Rioghan had tutored them well. He had taught them hope in the face of despair.
“I will help you.” It was the wise woman of the host, she with the moon tattoo on her brow. Her features were calm, but I saw pain in her eyes; the frenzy, it seemed, touched each and every one of them.“You need other herbs?”
“Dried flowers of lavender—there’s a bunch hanging in the stillroom. I’ll run ahead to the kitchen.” Back into the library, the quicker way, through the darkened space and out the other door, surprising the old warrior, Broc, who stood roaring out the song with his hands gripped tight as ancient ivy around his spear. Fianchu barking, racing ahead of me as if he knew just what had to be done. Cathaír coming behind me, desperate to keep me safe, fighting the pain.The kitchen full of folk, the fire glowing, Orna’s friend Sionnach lifting a steaming kettle. Orna herself in the doorway, and coming in after her the wise woman, a sheaf of dried lavender in her hands. She had been quick.
“One of you chop this as finely as you can. One of you shred the lavender blooms. Orna, we need . . .”The look on her face halted me.
“He’s still alive,” Orna said quickly. “But we haven’t long. What is it we’re brewing?”
“Life, I hope. It’s an antidote to what I think he was given—simple enough, just these two plants made into a tea.”
“Have you a precise measure for this?” asked the woman of the host. “Heart’s blood is a perilous herb. Give him too much and it will carry him off forever.”
“Two cups of water, just off the boil.” The remedy was burned into my mind; I could see every stroke of Irial’s writing.“One handful of finely chopped heart’s blood petals. Two handfuls of lavender.” I looked at the scant harvest of heart’s blood. “I don’t know if this is enough.” Terror welled up in me. That Anluan should die for want of a single flower . . .
“Half quantities,” said Orna, taking a knife from the bench and coming up to the table. “You can’t expect a man barely conscious to swallow two whole cups of this stuff. It should be enough, don’t you think?” She glanced at the spectral woman.

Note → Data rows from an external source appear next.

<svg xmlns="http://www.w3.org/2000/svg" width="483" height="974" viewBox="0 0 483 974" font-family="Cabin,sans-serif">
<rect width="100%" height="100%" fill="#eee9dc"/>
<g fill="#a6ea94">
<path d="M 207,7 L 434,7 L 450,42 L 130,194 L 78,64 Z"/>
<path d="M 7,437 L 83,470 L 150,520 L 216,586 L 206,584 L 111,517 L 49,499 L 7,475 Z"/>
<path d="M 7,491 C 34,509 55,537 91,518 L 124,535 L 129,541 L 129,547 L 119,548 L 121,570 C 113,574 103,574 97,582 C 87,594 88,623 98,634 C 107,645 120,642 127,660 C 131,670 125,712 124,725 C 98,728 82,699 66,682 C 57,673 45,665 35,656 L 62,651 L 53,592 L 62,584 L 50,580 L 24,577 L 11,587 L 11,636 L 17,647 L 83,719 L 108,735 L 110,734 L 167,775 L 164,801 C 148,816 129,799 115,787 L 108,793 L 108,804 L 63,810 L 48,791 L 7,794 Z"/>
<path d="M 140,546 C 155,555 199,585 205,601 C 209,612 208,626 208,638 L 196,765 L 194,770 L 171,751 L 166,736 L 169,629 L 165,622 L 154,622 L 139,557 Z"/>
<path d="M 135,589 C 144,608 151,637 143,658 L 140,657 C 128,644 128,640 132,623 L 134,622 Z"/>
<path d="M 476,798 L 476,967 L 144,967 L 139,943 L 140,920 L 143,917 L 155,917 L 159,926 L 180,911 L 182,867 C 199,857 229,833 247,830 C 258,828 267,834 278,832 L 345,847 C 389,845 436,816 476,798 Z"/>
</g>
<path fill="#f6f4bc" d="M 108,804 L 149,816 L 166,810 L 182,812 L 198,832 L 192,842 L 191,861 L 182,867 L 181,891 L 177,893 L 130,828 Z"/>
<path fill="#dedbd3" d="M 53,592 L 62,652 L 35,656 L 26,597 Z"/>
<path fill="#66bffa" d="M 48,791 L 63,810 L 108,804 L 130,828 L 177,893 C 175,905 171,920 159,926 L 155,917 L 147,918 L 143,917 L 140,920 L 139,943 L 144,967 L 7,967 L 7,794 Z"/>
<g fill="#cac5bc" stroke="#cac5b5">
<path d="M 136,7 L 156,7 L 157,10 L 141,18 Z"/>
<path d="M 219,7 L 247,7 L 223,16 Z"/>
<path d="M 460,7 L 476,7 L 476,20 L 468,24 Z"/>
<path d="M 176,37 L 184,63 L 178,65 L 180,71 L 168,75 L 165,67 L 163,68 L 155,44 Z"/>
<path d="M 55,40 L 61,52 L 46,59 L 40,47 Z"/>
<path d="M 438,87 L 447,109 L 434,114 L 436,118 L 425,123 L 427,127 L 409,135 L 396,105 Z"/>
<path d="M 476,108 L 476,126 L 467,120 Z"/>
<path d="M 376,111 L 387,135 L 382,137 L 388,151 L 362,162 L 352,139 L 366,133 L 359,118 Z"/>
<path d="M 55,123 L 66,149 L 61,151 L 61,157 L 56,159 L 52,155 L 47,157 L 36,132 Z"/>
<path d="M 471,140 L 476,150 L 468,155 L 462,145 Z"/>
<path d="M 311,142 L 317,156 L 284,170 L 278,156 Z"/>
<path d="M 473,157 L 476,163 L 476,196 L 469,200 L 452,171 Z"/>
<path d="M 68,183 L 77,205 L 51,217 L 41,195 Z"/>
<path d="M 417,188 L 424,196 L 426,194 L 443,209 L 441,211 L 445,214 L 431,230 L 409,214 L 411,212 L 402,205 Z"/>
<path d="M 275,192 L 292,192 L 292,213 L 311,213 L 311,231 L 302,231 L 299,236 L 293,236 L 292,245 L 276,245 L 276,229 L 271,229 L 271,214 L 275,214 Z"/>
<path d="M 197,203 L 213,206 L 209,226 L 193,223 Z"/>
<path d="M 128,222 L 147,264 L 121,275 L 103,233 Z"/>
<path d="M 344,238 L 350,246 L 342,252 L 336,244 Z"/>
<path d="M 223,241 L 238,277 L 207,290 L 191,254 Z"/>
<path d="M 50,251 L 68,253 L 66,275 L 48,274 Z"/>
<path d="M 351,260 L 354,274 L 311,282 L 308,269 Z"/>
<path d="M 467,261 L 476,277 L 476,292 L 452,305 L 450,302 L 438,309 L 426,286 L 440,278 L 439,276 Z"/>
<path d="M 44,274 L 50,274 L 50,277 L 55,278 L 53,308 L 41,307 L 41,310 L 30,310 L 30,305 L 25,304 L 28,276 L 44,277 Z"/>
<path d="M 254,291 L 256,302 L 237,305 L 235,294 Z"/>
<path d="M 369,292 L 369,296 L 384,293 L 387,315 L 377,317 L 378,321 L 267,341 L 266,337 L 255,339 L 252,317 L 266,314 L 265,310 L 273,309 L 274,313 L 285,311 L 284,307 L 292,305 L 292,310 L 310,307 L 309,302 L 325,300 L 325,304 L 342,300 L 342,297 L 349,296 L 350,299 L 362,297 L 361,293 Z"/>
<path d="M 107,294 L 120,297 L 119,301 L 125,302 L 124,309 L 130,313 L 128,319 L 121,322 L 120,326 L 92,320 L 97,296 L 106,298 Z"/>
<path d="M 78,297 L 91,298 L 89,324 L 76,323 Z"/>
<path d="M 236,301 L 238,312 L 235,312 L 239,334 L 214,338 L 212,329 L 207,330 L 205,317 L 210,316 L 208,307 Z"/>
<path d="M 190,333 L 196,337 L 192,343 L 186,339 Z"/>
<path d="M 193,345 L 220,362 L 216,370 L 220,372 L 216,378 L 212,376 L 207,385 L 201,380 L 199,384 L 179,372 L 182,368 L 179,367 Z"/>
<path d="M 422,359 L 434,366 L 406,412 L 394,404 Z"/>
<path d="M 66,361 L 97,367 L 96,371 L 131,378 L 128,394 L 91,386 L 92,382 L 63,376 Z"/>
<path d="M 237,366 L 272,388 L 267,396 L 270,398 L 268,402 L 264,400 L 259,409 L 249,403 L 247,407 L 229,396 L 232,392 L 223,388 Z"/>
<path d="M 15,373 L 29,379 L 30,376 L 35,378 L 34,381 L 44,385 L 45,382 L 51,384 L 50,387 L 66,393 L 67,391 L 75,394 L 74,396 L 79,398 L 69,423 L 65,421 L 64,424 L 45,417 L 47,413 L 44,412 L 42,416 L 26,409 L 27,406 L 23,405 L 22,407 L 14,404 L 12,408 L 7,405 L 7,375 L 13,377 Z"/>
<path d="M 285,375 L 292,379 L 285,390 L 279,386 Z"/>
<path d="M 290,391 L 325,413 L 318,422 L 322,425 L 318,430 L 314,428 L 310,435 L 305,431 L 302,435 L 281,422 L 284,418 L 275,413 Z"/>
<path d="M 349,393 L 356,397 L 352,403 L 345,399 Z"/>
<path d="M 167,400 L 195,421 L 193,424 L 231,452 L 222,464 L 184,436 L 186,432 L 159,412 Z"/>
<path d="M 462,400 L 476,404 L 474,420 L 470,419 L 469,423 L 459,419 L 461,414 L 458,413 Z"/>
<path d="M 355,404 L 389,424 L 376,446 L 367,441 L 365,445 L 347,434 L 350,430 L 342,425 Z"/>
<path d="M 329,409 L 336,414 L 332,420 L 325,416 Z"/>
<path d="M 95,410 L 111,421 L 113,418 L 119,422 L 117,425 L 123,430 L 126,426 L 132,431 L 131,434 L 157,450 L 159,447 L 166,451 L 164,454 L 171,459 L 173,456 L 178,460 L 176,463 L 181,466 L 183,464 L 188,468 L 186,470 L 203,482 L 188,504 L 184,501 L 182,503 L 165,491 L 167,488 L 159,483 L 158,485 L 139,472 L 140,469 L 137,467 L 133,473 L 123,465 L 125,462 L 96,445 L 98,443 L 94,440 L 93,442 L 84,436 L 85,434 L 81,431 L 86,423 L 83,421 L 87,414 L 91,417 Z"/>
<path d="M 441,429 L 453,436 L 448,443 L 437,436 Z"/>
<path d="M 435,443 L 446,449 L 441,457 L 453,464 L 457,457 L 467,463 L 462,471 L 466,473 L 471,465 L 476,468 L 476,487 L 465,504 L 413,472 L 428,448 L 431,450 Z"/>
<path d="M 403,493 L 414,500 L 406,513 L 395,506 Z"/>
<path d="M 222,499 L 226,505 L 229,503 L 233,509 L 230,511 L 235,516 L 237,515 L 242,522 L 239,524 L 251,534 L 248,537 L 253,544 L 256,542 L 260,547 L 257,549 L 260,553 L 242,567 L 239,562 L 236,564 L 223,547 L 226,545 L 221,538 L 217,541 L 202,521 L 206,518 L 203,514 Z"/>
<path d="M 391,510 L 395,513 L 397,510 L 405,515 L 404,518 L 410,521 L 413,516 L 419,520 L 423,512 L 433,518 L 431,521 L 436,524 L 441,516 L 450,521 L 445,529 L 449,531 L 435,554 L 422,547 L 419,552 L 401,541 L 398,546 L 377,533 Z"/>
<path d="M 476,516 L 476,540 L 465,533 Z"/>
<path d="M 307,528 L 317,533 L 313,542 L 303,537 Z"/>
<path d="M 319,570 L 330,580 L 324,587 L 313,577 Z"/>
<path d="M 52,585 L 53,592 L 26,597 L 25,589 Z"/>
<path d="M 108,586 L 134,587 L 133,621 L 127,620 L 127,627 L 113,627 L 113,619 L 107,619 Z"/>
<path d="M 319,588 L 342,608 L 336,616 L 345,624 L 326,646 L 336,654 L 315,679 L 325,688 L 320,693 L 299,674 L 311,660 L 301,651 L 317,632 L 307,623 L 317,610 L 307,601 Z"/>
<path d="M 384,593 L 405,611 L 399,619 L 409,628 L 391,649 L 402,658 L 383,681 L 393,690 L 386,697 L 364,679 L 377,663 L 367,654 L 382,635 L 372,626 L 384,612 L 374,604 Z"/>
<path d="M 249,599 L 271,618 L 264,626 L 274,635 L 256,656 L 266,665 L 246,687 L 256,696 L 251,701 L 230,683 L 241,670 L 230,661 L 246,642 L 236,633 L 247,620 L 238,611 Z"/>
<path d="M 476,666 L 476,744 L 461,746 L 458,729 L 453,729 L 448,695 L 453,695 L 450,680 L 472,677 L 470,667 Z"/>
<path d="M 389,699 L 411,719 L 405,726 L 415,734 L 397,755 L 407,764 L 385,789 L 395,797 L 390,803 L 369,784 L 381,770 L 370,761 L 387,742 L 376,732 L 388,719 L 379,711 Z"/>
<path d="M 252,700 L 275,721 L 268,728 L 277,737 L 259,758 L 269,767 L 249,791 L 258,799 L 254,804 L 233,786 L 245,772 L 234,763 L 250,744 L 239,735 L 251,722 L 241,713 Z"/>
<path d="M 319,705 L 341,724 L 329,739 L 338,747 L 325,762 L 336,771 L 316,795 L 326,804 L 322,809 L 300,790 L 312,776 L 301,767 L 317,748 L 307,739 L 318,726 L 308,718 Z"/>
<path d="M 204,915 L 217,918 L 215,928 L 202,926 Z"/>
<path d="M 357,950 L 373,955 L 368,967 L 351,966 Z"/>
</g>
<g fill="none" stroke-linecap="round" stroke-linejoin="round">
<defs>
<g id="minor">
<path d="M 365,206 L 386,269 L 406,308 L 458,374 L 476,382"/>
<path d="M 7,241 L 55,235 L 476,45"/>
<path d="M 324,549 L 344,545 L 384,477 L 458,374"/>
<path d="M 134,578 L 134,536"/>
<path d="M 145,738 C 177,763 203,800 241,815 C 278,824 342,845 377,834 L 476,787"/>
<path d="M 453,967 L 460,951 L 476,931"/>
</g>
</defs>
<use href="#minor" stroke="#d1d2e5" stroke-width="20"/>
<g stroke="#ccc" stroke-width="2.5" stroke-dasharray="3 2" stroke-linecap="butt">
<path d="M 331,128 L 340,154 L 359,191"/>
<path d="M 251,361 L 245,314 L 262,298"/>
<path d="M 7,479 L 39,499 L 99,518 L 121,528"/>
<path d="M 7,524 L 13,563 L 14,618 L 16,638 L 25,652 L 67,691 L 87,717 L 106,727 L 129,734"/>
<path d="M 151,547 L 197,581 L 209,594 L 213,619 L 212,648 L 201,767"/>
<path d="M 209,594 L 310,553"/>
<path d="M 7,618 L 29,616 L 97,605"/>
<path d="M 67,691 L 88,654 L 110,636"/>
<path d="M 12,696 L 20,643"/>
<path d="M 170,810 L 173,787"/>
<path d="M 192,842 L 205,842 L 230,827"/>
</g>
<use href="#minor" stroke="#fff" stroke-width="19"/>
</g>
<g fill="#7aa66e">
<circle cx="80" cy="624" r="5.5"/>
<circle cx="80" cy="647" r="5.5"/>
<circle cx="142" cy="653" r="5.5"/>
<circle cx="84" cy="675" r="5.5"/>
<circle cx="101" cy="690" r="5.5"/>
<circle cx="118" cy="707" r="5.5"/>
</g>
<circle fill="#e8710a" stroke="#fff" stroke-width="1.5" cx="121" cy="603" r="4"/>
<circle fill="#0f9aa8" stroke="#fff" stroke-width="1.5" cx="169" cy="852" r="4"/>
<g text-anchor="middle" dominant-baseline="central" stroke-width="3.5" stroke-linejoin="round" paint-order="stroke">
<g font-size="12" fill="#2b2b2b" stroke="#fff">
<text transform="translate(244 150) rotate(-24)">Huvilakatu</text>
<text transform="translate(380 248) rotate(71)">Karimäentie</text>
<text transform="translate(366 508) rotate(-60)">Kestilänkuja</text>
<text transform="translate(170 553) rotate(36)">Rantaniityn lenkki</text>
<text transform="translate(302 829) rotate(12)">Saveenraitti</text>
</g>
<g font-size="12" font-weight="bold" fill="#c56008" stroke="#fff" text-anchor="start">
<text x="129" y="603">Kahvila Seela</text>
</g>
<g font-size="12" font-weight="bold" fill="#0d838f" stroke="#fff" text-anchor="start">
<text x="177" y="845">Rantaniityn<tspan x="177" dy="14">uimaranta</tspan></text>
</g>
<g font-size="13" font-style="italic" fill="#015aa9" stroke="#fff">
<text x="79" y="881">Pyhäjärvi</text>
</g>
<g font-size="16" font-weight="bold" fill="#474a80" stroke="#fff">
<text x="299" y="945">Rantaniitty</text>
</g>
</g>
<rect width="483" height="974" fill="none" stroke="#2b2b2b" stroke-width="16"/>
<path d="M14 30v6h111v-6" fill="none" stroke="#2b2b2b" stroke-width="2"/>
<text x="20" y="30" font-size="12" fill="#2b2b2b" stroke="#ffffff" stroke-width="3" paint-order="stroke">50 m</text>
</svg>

“It will suffice, I believe.”
“Let’s do this, then. Sionnach, don’t put that kettle back on—didn’t you hear what Caitrin said? Just
off
the boil.”
“Did Muirne come?” I asked shakily, realizing the task had been taken out of my hands. Orna chopped; the wise woman measured; Sionnach poured the hot water into the jug. Outside the singing went on. I hoped the sound would not carry as far as the Norman encampment, or the surprise attack would be no surprise at all.
“Wretched tune,” muttered Orna, but her tone was good-natured.“I’ll be hearing it in my sleep. I can even hear Tomas singing. Fair enough, I suppose; we’re one and the same now. Men of the hill. And women.”
“She did not come,” the ghostly woman said. “The girl in the veil. If you achieve this, if you cure him, she will fear you more than ever.”
“Fear?” I echoed, started. “Muirne fear
me
?” But there was no time to ask more. Eichri was at the door.
“They’re saying you found it. The antidote. Is it true?” He sounded desperate; a faint rattling sound told me he was trembling.
“We’re bringing it now,” I said. “He only has to hold on a few moments more.”
Dear God, don’t take him from me . . .

You’d want to make haste,” Eichri said.
The wise woman passed the jug into my hands, carefully. It was so hot I almost dropped it. Orna snatched a cleaning cloth from a peg and helped me wrap it around the jug. “By the time we reach the tower,” she said, “it will be cool enough for him to drink.”
Sionnach had fetched a clean cup. We walked out of the house and across the courtyard, and as we passed the song dwindled and faltered and ceased. Eyes were on us from all around, the stricken eyes of those who still battled the enemy that sought to poison their thoughts; the frightened eyes of ordinary folk whose world had changed forever. I wanted to run, to fly, to be at Anluan’s side this moment, but I held the jug, his salvation within, and I walked as if on eggshells, step by careful step.